PVE High Availability Group Setup
Login to a PVE cluster node. Click on Datacenter on the left. Select HA and click Add under Resources.
- VM: <-- typically 3 digits (e.g., 100)
- Group: amazing_group <-- name of the HA group you just created
- Comments: <-- it's a good practice to add the hostname of your VM here, thank me later
Adding a VM to a PVE High Availability Group
At this point you will want to learn more about the remainder of the options here.
Understanding the states will be important when operating your cluster:
- started
- The CRM tries to start the resource. Service state is set to started after successful start. On node failures, or when start fails, it tries to recover the resource. If everything fails, service state it set to error.
- stopped
- The CRM tries to keep the resource in stopped state, but it still tries to relocate the resources on node failures.
- disabled
- The CRM tries to put the resource in stopped state, but does not try to relocate the resources on node failures.
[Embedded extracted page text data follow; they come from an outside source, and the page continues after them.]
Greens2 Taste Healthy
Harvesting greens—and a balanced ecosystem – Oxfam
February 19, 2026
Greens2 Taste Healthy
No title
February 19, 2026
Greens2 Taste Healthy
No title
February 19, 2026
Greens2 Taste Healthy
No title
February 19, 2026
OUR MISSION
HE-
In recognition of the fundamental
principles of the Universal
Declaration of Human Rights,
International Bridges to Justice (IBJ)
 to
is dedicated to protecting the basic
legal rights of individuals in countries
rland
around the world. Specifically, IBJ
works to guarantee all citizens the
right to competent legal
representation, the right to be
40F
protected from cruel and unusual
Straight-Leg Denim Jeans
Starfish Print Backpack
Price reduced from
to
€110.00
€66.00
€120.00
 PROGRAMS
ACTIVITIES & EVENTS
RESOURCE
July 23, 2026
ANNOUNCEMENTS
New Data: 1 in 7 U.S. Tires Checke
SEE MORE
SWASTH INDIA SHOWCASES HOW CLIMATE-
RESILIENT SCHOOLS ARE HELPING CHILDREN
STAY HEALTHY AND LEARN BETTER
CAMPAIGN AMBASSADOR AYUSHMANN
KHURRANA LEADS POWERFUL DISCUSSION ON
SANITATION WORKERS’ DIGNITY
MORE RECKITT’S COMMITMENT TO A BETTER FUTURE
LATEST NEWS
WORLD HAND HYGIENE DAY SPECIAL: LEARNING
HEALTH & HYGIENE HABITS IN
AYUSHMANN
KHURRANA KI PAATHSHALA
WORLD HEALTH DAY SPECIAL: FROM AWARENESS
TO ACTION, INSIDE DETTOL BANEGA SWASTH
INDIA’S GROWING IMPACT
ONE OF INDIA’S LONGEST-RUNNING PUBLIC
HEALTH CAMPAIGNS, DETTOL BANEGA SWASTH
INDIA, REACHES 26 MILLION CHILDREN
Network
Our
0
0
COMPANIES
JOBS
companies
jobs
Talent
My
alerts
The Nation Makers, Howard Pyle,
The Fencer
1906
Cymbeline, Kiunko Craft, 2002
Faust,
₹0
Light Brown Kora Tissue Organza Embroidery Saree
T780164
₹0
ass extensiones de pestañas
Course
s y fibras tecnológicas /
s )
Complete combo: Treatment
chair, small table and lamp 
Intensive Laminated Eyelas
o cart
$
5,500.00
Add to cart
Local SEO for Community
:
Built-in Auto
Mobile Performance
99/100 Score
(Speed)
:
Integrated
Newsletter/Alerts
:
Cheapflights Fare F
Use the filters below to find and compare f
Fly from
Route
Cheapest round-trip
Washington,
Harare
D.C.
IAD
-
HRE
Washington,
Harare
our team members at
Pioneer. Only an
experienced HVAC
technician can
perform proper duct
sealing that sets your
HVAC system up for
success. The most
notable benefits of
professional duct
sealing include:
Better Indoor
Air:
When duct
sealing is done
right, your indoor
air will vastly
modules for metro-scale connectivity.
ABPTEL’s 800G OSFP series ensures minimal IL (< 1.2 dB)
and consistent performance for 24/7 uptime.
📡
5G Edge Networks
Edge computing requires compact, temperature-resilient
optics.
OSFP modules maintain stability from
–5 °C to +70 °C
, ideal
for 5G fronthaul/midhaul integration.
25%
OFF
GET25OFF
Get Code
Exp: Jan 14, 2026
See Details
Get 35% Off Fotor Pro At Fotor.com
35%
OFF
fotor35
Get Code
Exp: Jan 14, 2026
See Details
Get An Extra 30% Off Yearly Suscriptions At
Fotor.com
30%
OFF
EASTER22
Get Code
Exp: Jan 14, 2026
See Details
The main purpose of this state is error recovery, because it is the only way to move a resource out of the error state.
- ignored
- The resource gets removed from the manager status and so the CRM and the LRM do not touch the resource anymore. All Proxmox VE API calls affecting this resource will be executed, directly bypassing the HA stack. CRM commands will be thrown away while there source is in this state. The resource will not get relocated on node failures.